Someone named Ian writes:

I am a History teacher who has become interested in statistics! The main reason for this is that I’m reading research papers about teaching practices to find out what actually “works.”

I’ve taught myself the basics of null hypothesis significance testing, though I confess I am no expert (Maths was never my strong point at school!). But I also came across your blog after I heard about this “replication crisis” thing.

I wanted to ask you a question, if I may.

Suppose a randomised controlled experiment is conducted with two groups and the mean difference turns out to be statistically significant at the .05 level. I’ve learnt from my self-study that this means:

“If there were genuinely no difference in the population, the probability of getting a result this big or bigger is less than 5%.”

So far, so good (or so I thought).

But from my recent reading, I’ve gathered that many people criticise studies for using “small samples.” What was interesting to me is that they criticise this even after a significant result has been found.

So they’re not saying “Your sample size was small so that may be why you didn’t find a significant result.” They’re saying: “Even though you did find a significant result, your sample size was small so your result can’t be trusted.”

I was just wondering whether you could explain why one should distrust significant results with small samples? Some people seem to be saying it’s because it may have been a chance finding. But isn’t that what the p-value is supposed to tell you? If p is less then 0.05, doesn’t that mean I can assume it (probably) wasn’t a “chance finding”?

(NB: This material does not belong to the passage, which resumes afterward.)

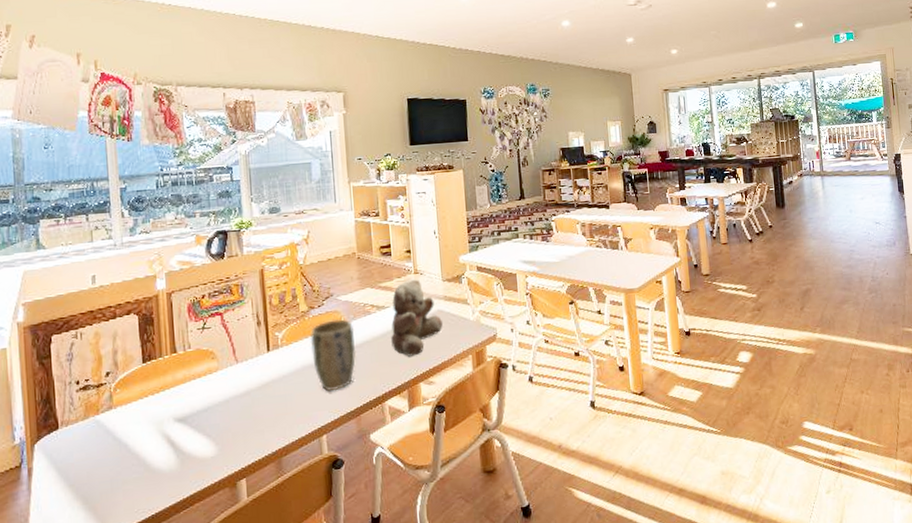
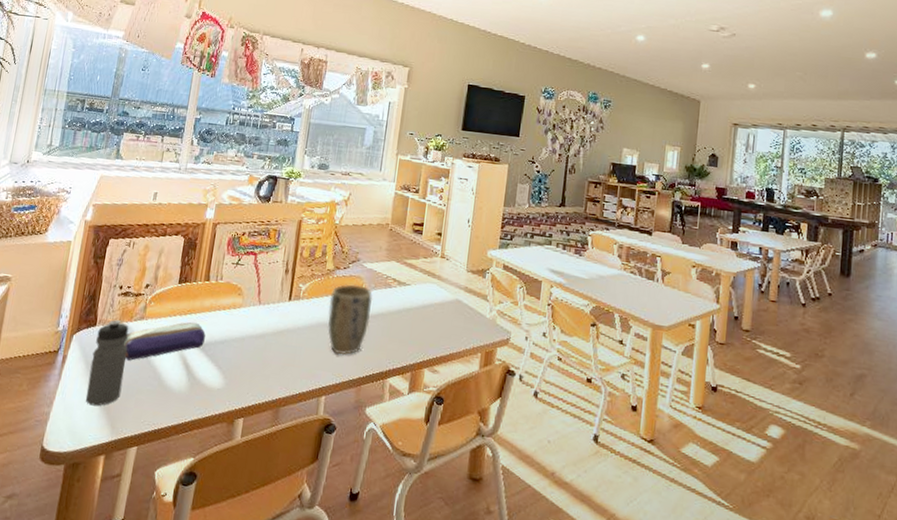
water bottle: none [62,417,105,511] -> present [85,320,129,406]
pencil case: none [96,397,187,455] -> present [124,321,206,361]
teddy bear: present [391,279,443,357] -> none [404,263,459,340]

My reply: See my paper, “The failure of null hypothesis significance testing when studying incremental changes, and what to do about it,” recently published in the Personality and Social Psychology Bulletin. The short answer is that (a) it’s not hard to get p less than 0.05 just from chance, via forking paths, and (b) when effect sizes are small and a study is noisy, any estimate that reaches “statistical significance” is likely to be an overestimate, perhaps a huge overestimate.